My life truly began the moment I was able to transition. But it took me years to get here, and most of that time was spent waiting. And it’s not just me. I put out an open call for trans people’s experiences with NHS gender identity clinics (GICs) and I want to share their experiences anonymously.
To see a GIC, you have to go through your GP for a referral first. This can be a huge hurdle if your GP is not already clued up on anything trans related – and many aren’t.
Many shared with me how difficult it was to get referred in the first place, sometimes requiring multiple attempts. One person told me, “There have been times I haven’t been referred because my doctor didn’t agree with me. Or because it was a touchy subject.”
Another said, “I was refused a referral to the GIC because I ‘wasn’t a lesbian’ so there was no way I could be a man.”
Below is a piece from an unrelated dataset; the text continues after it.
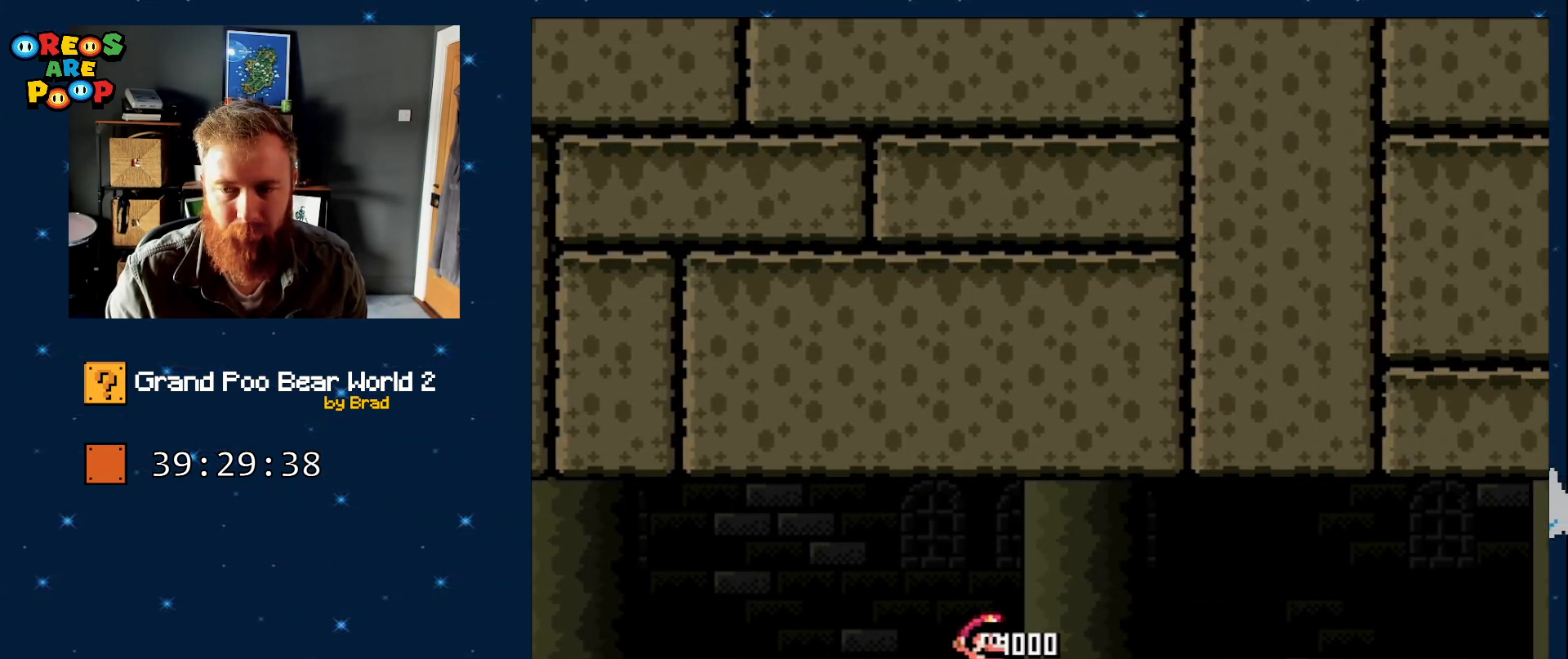
{"buttons": ["Y", "DPAD_RIGHT"], "events": []}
The shortest wait time for a first appointment at any of the seven NHS adult gender identity clinics in the UK is 37 months. The longest is 60. Five years. The wait for new referrals increases every year.
I can’t even begin to describe the negative impact my three-year wait to see a GIC had on my mental health. There was no correspondence, no support. It was the darkest time of my life. When you do finally get there, you’re met by a vastly cis majority of gender clinicians, who seem to be expecting you to meet their standard of gendered traits to be deemed “trans enough”.
Multiple experiences were shared with me echoing this: “I got asked so much about the toys I played with as a kid. They were so insistent on me giving them an example of playing with a ‘boy’s’ toy.”
Another said, “I’ve been waiting for five years. I’ve had three appointments and they still won’t prescribe testosterone for me. They kept asking about signs from childhood which I didn’t have because I was (and still am) pretty feminine. They told me I wasn’t trans enough.”
Is a cis man who expresses himself in a feminine manner inherently less of a man than those who are masculine? Why are trans people being treated in a medical setting as though their expression and their identity are intrinsically linked, when we know that this is not the case?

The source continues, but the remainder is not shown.